The GSK share price is hovering near its highest level since January as Elliot Management pushes for more changes in the company. The GlaxoSmithKline stock ended the day at 1,438p, which is about 21% above the lowest level this year.
What happened: GSK, the giant company, has been under pressure that has seen it underperform many companies in its industry. The company plans to spin off its consumer products division in a bid to create value to shareholders. The company has already hired banks as it seeks to take that business public. However, some investors are not satisfied. Some want the company to separate into three companies. One will be the consumer division while the other one will be focused on vaccine development. The other company will have its traditional drugs company.

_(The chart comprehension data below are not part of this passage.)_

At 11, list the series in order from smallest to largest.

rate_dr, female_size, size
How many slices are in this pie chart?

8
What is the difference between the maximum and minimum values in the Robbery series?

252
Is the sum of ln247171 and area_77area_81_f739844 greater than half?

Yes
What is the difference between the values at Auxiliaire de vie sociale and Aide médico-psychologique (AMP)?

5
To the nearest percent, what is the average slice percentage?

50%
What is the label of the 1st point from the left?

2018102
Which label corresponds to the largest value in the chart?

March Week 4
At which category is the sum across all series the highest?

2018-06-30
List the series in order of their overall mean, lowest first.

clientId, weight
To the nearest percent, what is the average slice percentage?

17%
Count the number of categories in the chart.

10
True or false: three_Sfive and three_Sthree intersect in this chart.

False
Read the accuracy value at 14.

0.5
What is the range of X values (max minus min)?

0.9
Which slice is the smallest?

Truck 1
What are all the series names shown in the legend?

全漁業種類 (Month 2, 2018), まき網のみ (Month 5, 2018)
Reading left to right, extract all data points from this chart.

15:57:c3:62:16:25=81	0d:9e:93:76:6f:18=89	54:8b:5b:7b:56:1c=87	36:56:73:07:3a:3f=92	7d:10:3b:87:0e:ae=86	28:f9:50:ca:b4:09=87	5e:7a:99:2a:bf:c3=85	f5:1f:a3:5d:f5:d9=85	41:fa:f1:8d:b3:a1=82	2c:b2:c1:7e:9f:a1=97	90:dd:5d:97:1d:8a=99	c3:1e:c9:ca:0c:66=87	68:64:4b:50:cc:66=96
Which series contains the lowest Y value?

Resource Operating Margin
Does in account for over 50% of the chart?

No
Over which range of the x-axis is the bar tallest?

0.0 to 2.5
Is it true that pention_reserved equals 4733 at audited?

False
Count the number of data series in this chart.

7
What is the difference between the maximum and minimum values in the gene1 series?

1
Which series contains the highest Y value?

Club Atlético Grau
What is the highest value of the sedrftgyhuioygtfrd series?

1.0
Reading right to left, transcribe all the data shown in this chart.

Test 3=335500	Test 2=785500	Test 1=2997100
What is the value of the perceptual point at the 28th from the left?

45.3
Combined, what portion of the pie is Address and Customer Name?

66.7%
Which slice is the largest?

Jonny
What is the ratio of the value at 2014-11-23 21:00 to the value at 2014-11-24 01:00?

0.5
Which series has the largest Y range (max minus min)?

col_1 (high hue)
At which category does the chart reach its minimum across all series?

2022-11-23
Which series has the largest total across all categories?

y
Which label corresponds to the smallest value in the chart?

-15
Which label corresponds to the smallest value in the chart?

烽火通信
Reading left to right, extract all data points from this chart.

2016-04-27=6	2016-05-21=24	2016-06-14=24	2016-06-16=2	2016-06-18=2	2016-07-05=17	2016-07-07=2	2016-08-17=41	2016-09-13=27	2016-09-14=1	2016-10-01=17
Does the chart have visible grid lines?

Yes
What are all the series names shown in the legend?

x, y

In a statement this week, Elliot Management said that the company should scrap its plan to take the consumer business public. Instead, it should consider an outright sale to a private equity group for about 40 billion pounds. The hedge fund said that in a 17-page letter in which it criticized the CEO, Emma Walmsley. The company responded to the letter saying:
“The legacy issues that Elliott identifies in its letter are not new. They have all been identified by GSK since 2017. The transformation programme has been designed to address all of these legacy issues, and more.”
The daily chart shows that the GSK share price has been in a strong upward trend in the past few months. That has seen the shares move to the 38.2% Fibonacci retracement level. It has also climbed to the 25-day and 50-day exponential moving averages (EMA).
Also, it has formed an inverse head and shoulders pattern, which is usually a bullish thing. Therefore, the stock will likely keep rising as investors target the 50% Fibonacci retracement level at 1,520p. However, a drop below the 38.2% retracement level at 1,440p will invalidate this prediction.